Slotted as a Memorial Day Weekend blockbuster up against Casper and Braveheart, Johnny Mnemonic was supposed to thrill audiences with a gritty cyberpunk story told in a gritty dystopian future. Within two weeks Mnemonic was already cut from over half its screens, and by the sixth week it was gone from theatres entirely. While not a total box-office failure, and not completely hated by critics, Johnny Mnemonic remains an embarrassing vestigial limb of classic 80's science fiction, nearly parodying its own genre.

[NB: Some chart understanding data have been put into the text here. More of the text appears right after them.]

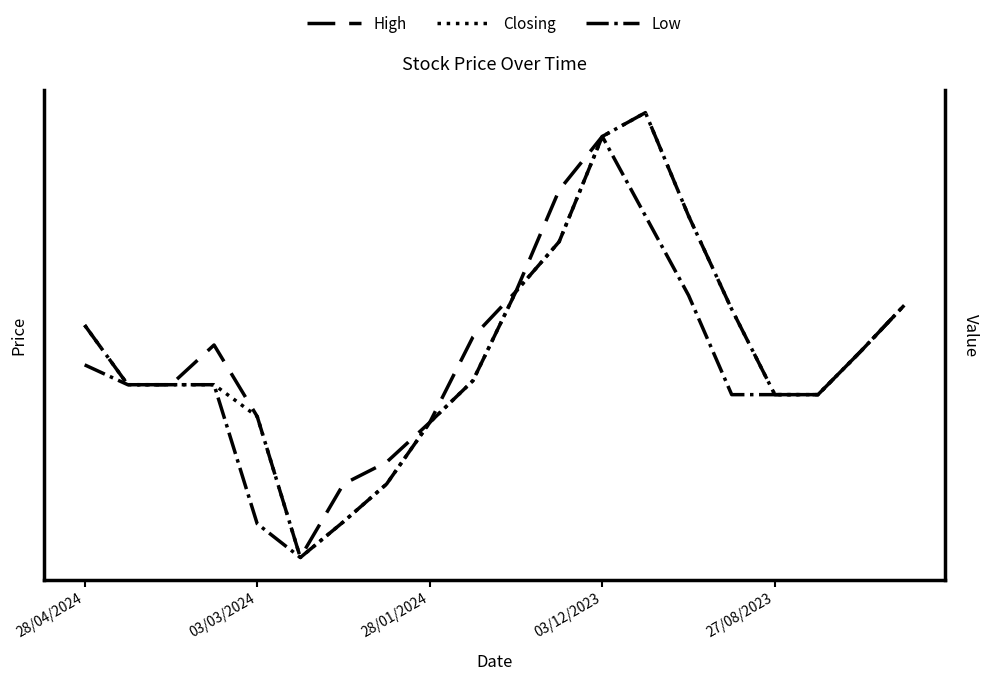

Reading left to right, transcribe all the data shown in this chart.

High: 4.6	4.3	4.3	4.5	4.1	3.4	3.8	3.9	4.1	4.5	4.8	5.3	5.5	5.7	5.2	4.7	4.2	4.2	4.5	4.7
Closing: 4.6	4.3	4.3	4.3	4.1	3.4	3.6	3.8	4.1	4.3	4.8	5.0	5.5	5.7	5.2	4.7	4.2	4.2	4.5	4.7
Low: 4.4	4.3	4.3	4.3	3.6	3.4	3.6	3.8	4.1	4.3	4.8	5.0	5.5	5.2	4.8	4.2	4.2	4.2	4.5	4.7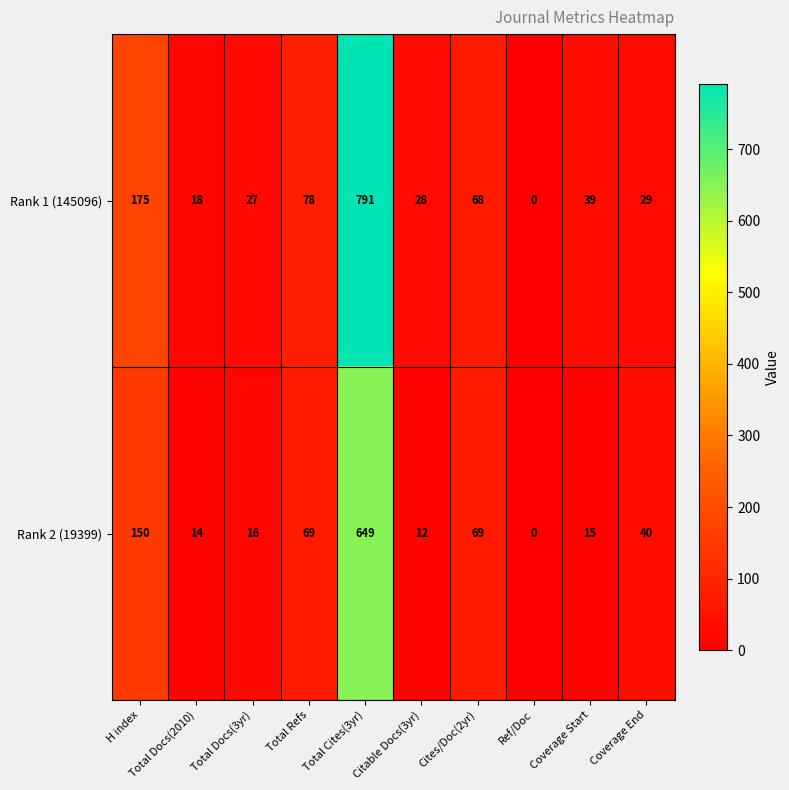

At Total Cites(3yr), list the series in order from smallest to largest.

Rank 2 (19399), Rank 1 (145096)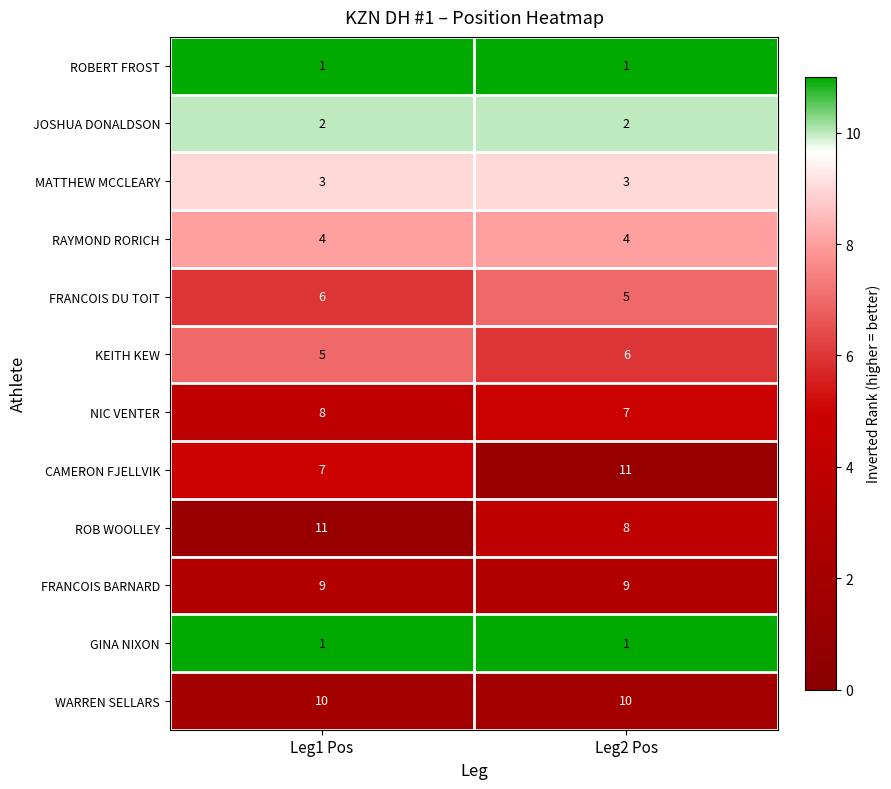

What is the lowest value of the KEITH KEW series?

5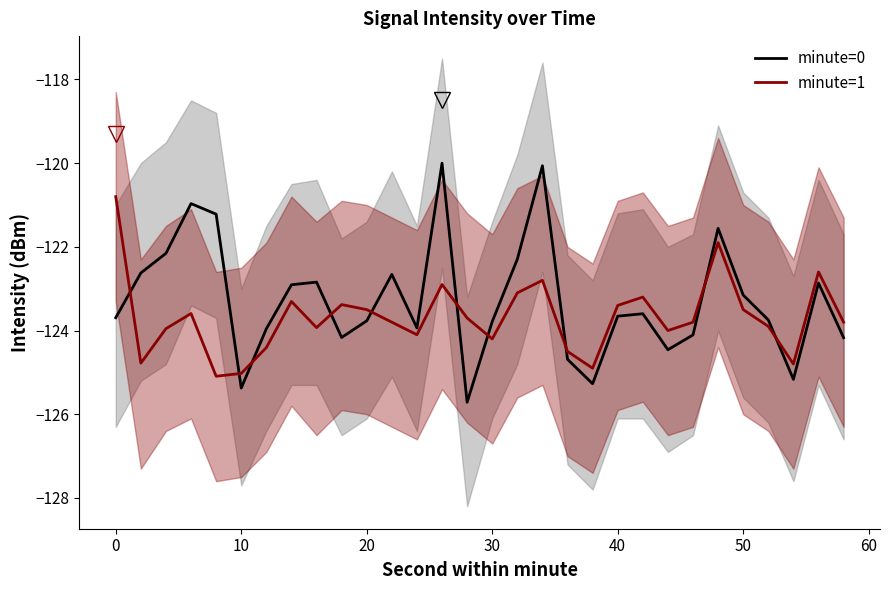

Is this an area chart (filled region under the line)?

No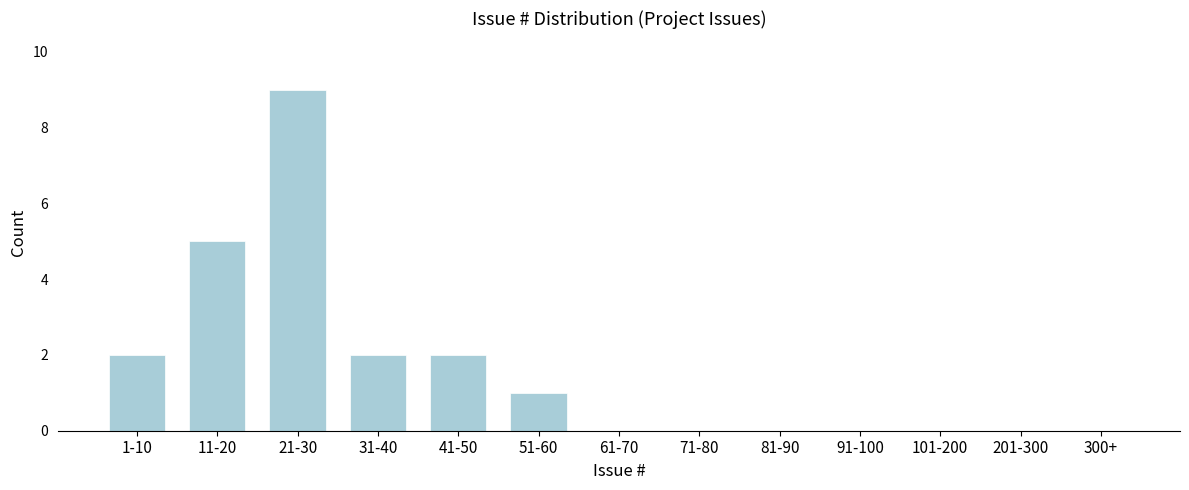

Reading right to left, transcribe all the data shown in this chart.

300+=0	201-300=0	101-200=0	91-100=0	81-90=0	71-80=0	61-70=0	51-60=1	41-50=2	31-40=2	21-30=9	11-20=5	1-10=2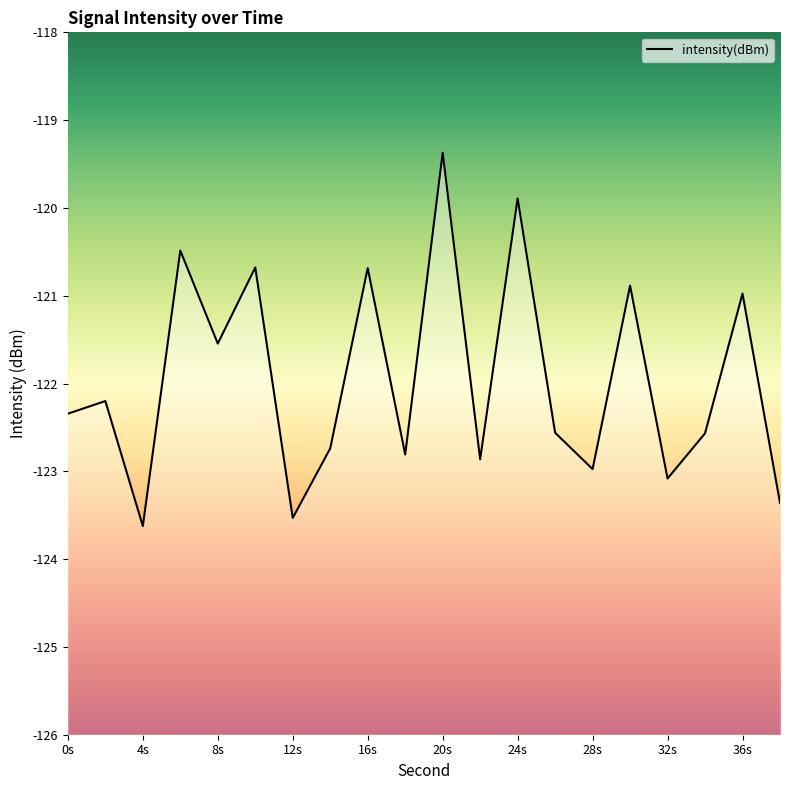

Which category has the lowest value across all series?

4s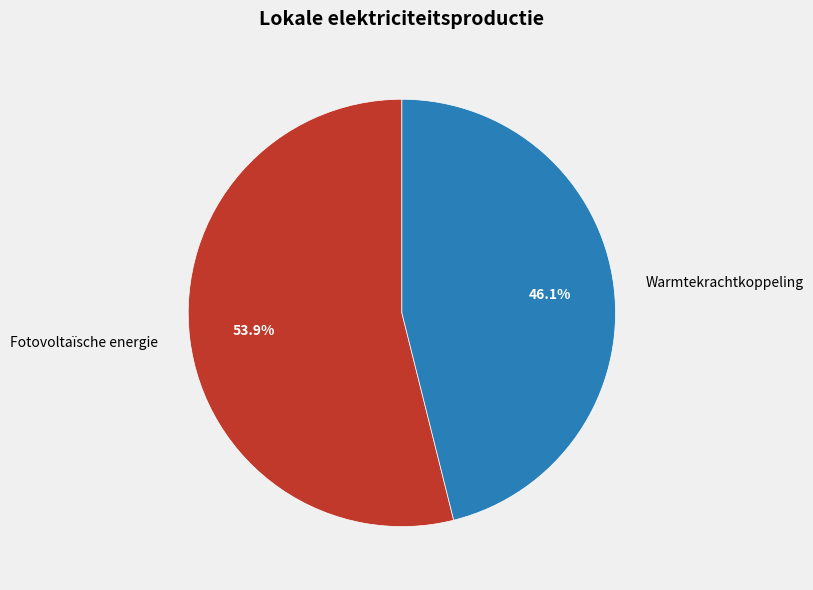

How many segments does this pie chart have?

2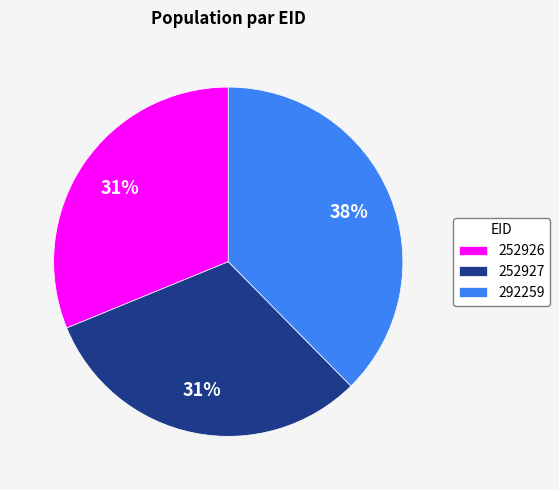

How many slices are in this pie chart?

3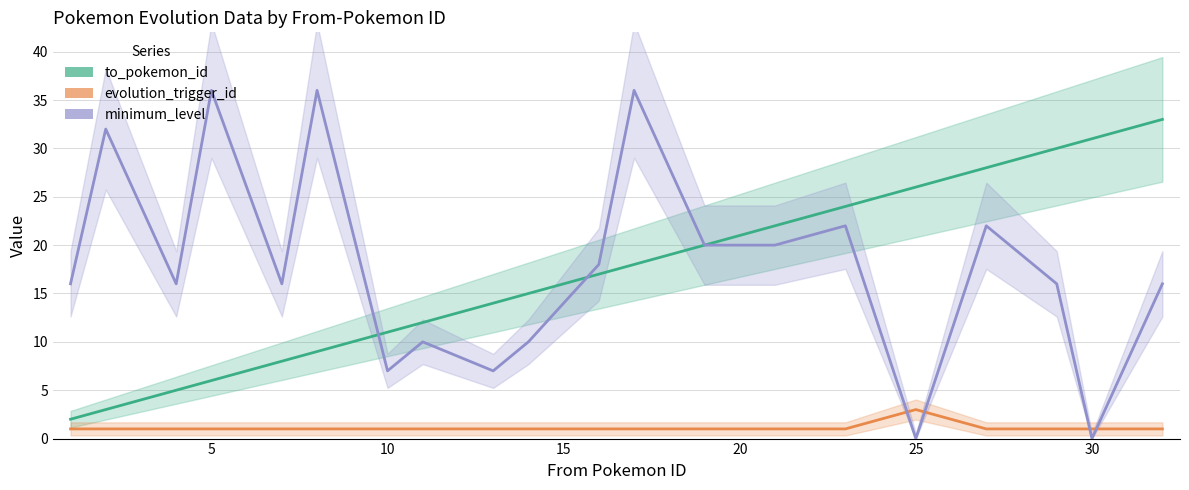

What is the average value of the minimum_level series?

18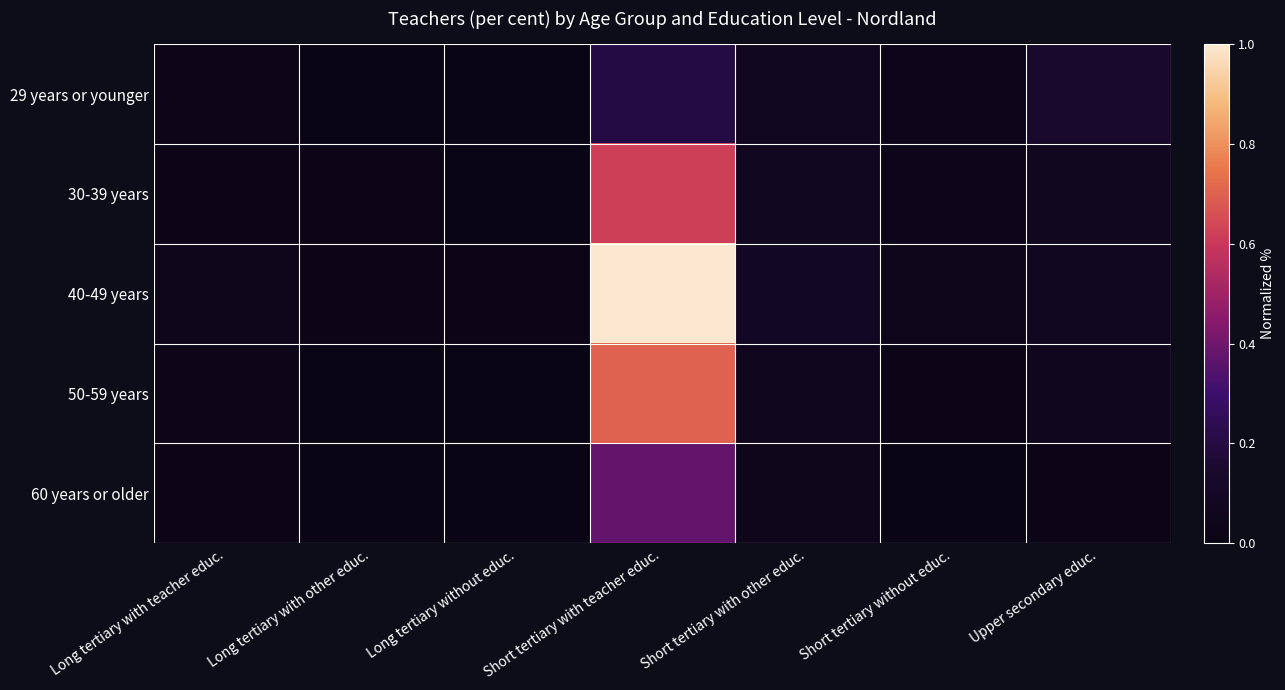

Which series changed the most between Short tertiary with teacher educ. and Short tertiary without educ.?

40-49 years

Mixing together two William Gibson short stories, the producers brought Gibson himself in to write the screenplay, giving nerds everywhere wet dreams. Starring hot-item Keanu Reaves fresh off from Speed, the producers supported him with Dolph "He-Man" Lundgren as "The Preacher", barely-known Dina Meyer as Reaves' cyberpunk love interest Jane, and up-and-coming Ice-T as gangleader J-Bone. The story revolves around Reaves' character, Johnny, who is a "data courier" tasked with using his brain to smuggle 320GB of super duper important files from Beijing to the cosmopolitan metropolis of Newark. (FYI: that's in New Jersey.) Much to nobody's surprise, things get complicated, and Johnny quickly finds himself amongst a seedy underground of cyberpunk archetypes. In a pathetic attempt at a spectacular finale, the showdown has us on a collapsed suspension bridge watching Johnny, Jane, J-Bone, and a cybernetic dolphin battle the Yakuza over the cure for a digital epidemic. They win, of course, Johnny is a hero, gets the girl, and everyone goes home happy.
More than just the molestation of a potentially interesting idea with an idiotic plot contribute to this epic failure. No, this movie fails nearly across the board. The first five minutes of film foreshadow how spectacularly awful the remainder will be. The opening dialogue tries to offer one-liners but ends up halting and awkward, the acting is so stiff as to be unintentionally confusing, and the sets are so low budget it makes one wonder where the $26 million budget went. Even the usually more subtle aspects of cinema are painfully crappy. The editing, pacing, and photography are, quite simply, glaringly amateurish. That audiences didn’t demand their money back before the first scene ended is a miracle.
The beginning actually manages to be so completely and utterly disastrous that Johnny Mnemonic actually goes uphill from there. Either that, or the audience simply has become numb to the pain. The next few scenes introduce the audience to the special effects style of the movie. Keep in mind that in 1995, audiences were watching Tom Hanks fly to the moon in Apollo 13, Pierce Brosnan jump off of things in Goldeneye, and Kevin Costner turn into a fish in Waterworld. Theatres were full of big-effects movies like Jumanji, Batman Forever, Congo, Braveheart, and Species. So when they sat down for Johnny Mnemonic, a major studio film released on the first Summer Blockbuster weekend, they were probably expecting an effects standard slightly higher than the made-for-1980's-TV-movie standard they got.
So what on Earth went wrong? Was it that William Gibson – a cocky science fiction author best known for his vivid writing style – was well out of his depth writing a screenplay? Was it that the director Robert Longo’s entire Hollywood experience consisted of a directing a short, two music videos, and an episode of “Tales from the Crypt”? Was it that Keanu Reaves’ ego absorbed so much of the movie’s budget there was no money left for sets? Or is the sad truth that the stylized action painted in Gibson’s cyberpunk literature is just too unrealistic a vision to make any sense on the screen? After suffering through all 96 minutes of Johnny Mnemonic, I theorize that at some point, the production staff simply stopped caring about quality, and just wanted to get the movie finished, squeezing a giant half-assed turd of a movie onto the public. But that's just my guess; perhaps the world will never truly know what went wrong.